By the holidays, “Great Balls of Fire” was the best-selling record Sun had ever had. It was not a deep record, no more or less than “Whole Lotta Shakin’” had been, but it was what rock and roll was then, before the crooners stole the music for a little while, when it lost its bottom. In a way, “Great Balls of Fire” was a love song, but a twenty-one-year-old Jerry Lee Lewis love song, a love song going a hundred miles an hour, not a moonlit drive by the beach but a man and woman fleeing the police and the entire disapproving world. Other people might have missed the meaning in it, lost in the rhythm and the beat, but not him. “It says a lot,” he said. “It says the truth.” Not everybody considers things from all sides or to any depth. Some people make lifetime decisions in the white heat of one moment, at least people like Jerry Lee do. The people who never have, he feels sorry for.

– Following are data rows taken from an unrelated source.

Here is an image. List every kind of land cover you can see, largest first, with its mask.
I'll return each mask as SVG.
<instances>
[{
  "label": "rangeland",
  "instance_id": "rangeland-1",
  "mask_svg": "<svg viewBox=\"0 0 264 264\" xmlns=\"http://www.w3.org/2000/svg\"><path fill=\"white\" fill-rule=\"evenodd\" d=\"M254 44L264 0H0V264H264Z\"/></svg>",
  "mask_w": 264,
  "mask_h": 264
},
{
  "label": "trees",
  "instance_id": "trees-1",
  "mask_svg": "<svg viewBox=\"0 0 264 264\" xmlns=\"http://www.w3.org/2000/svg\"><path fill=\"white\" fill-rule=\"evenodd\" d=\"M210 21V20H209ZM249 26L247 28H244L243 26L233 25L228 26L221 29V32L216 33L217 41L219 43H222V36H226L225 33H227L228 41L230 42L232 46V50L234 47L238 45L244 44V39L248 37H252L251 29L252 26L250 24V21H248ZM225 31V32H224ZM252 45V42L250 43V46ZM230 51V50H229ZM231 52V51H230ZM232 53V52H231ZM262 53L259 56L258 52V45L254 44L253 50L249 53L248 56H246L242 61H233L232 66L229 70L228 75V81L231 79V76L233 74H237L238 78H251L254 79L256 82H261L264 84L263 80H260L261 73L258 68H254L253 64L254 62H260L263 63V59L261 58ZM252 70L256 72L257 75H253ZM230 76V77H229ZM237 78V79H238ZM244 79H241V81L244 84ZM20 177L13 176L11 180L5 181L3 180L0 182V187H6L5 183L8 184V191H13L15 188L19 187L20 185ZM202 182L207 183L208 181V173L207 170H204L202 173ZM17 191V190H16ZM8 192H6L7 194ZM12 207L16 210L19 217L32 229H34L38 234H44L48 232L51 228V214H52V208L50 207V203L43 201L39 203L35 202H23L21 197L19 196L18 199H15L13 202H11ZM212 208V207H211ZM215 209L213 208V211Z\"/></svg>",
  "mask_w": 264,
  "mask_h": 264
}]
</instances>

Rock-and-roll music, already, showed the first signs of what it would soon morph into, a kind of musical treacle, but he had no interest in that awful mess, and when he did try to do it, in the studio, he usually just goofed around, to show that such music was beneath him. Producers often wanted a contrasting song for a B-side to a record, but for Jerry Lee that had always meant going back to his roots. For the B-side of “Great Balls of Fire,” he had chosen exactly what he wanted, and he didn’t think the man who wrote it, forever rumbling in that ghost Cadillac down some Lost Highway, would mind.